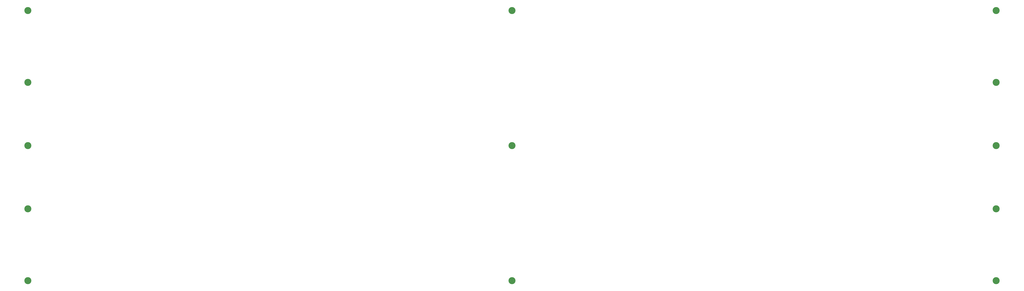
<source format=gts>
G04 Layer: TopSolderMaskLayer*
G04 EasyEDA v6.5.34, 2023-08-21 18:11:39*
G04 81c3e6301e7a49a49ac37a2379715e3f,5a6b42c53f6a479593ecc07194224c93,10*
G04 Gerber Generator version 0.2*
G04 Scale: 100 percent, Rotated: No, Reflected: No *
G04 Dimensions in millimeters *
G04 leading zeros omitted , absolute positions ,4 integer and 5 decimal *
%FSLAX45Y45*%
%MOMM*%

%ADD10C,3.1016*%

%LPD*%
D10*
G01*
X2794000Y635000D03*
G01*
X2794000Y12573000D03*
G01*
X2794000Y6604000D03*
G01*
X45466000Y635000D03*
G01*
X45466000Y6604000D03*
G01*
X45466000Y12573000D03*
G01*
X24130000Y635000D03*
G01*
X24130000Y6604000D03*
G01*
X24130000Y12573000D03*
G01*
X2793994Y3809997D03*
G01*
X45466000Y3810000D03*
G01*
X45466000Y9398002D03*
G01*
X2794000Y9398000D03*
M02*

</source>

........

What is expected: Print the material word for word; images are to be left out.

Result below:
<source format=gts>
G04 Layer: TopSolderMaskLayer*
G04 EasyEDA v6.5.34, 2023-08-21 18:11:39*
G04 81c3e6301e7a49a49ac37a2379715e3f,5a6b42c53f6a479593ecc07194224c93,10*
G04 Gerber Generator version 0.2*
G04 Scale: 100 percent, Rotated: No, Reflected: No *
G04 Dimensions in millimeters *
G04 leading zeros omitted , absolute positions ,4 integer and 5 decimal *
%FSLAX45Y45*%
%MOMM*%

%ADD10C,3.1016*%

%LPD*%
D10*
G01*
X2794000Y635000D03*
G01*
X2794000Y12573000D03*
G01*
X2794000Y6604000D03*
G01*
X45466000Y635000D03*
G01*
X45466000Y6604000D03*
G01*
X45466000Y12573000D03*
G01*
X24130000Y635000D03*
G01*
X24130000Y6604000D03*
G01*
X24130000Y12573000D03*
G01*
X2793994Y3809997D03*
G01*
X45466000Y3810000D03*
G01*
X45466000Y9398002D03*
G01*
X2794000Y9398000D03*
M02*

</source>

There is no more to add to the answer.